The Pokémon that benefit most from Relaxed tend to be bulky support picks that already have low Speed. In competitive play, four of the most common users are:

  • Mesprit: A Psychic-type with solid 105 base Defense after the boost. It functions as bulky support with Levitate keeping it safe from Ground moves.
  • Ting-Lu: A Dark/Ground type whose already massive 125 Defense climbs even higher. With a base 45 Speed, the 10% cut barely matters.
  • Amoonguss: A Grass/Poison type with just 30 base Speed, meaning the reduction costs a negligible 5 points. Its Regenerator ability lets it heal by switching out, so it wants to take hits repeatedly.
  • Alomomola: A Water-type wall that also runs Regenerator. At 65 base Speed it’s never outspeeding sweepers, so the trade-off is painless.

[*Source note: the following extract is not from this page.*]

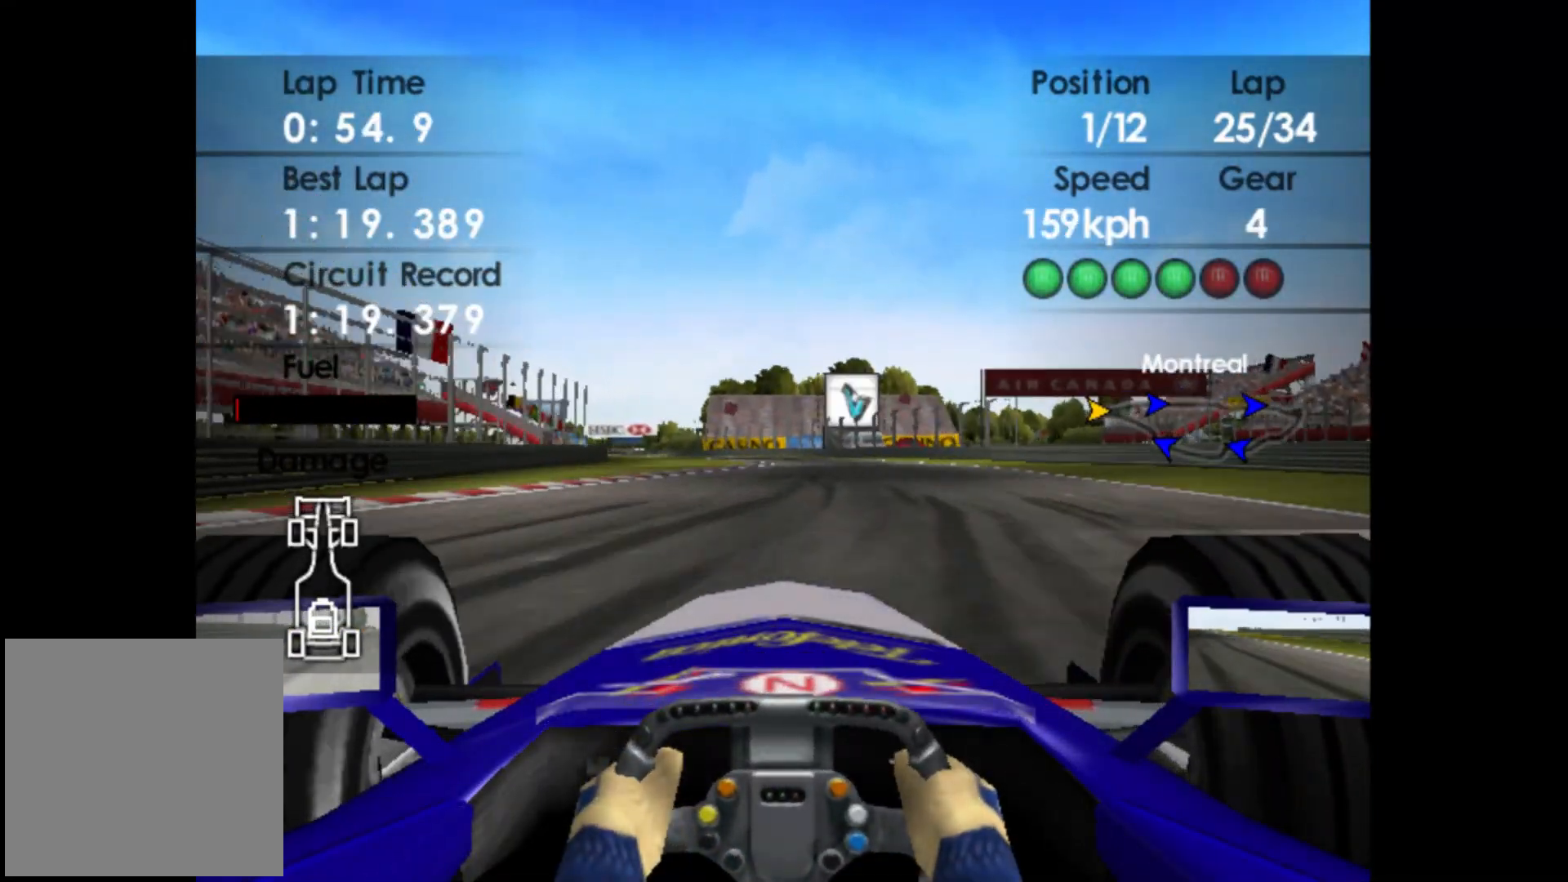
{"buttons": ["R2"], "left_stick": "center", "events": []}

The pattern is clear: all of these Pokémon play a defensive support role, absorb hits, set up hazards or status, and pivot out. None of them rely on moving first.

Flavor Preferences and Berries

Natures also determine which flavors a Pokémon likes and dislikes. A Relaxed Pokémon likes Sour flavors and dislikes Spicy ones. This mostly affects certain berries that restore HP in battle but cause confusion if the Pokémon dislikes that berry’s flavor. If you hand a Spicy berry to your Relaxed Pokémon, it will eat it when its HP drops low but become confused afterward. It’s a niche mechanic, but worth knowing if you’re choosing held berries for competitive sets.

Getting the Relaxed Nature

In Pokémon Scarlet and Violet (and Sword and Shield before them), you don’t have to breed endlessly for the right nature. A Relaxed Mint changes any Pokémon’s stat modifiers to match the Relaxed nature, boosting Defense and lowering Speed, without changing the Pokémon’s actual listed nature. This means flavor preferences and any nature-dependent text stay tied to the original nature, but the stats shift immediately. Mints are available from in-game shops and Battle Tower rewards, making it straightforward to convert a Pokémon you’ve already trained.

If you’re breeding instead, giving a Relaxed parent an Everstone guarantees the nature passes down to offspring, which saves time when you want specific IVs alongside the right nature.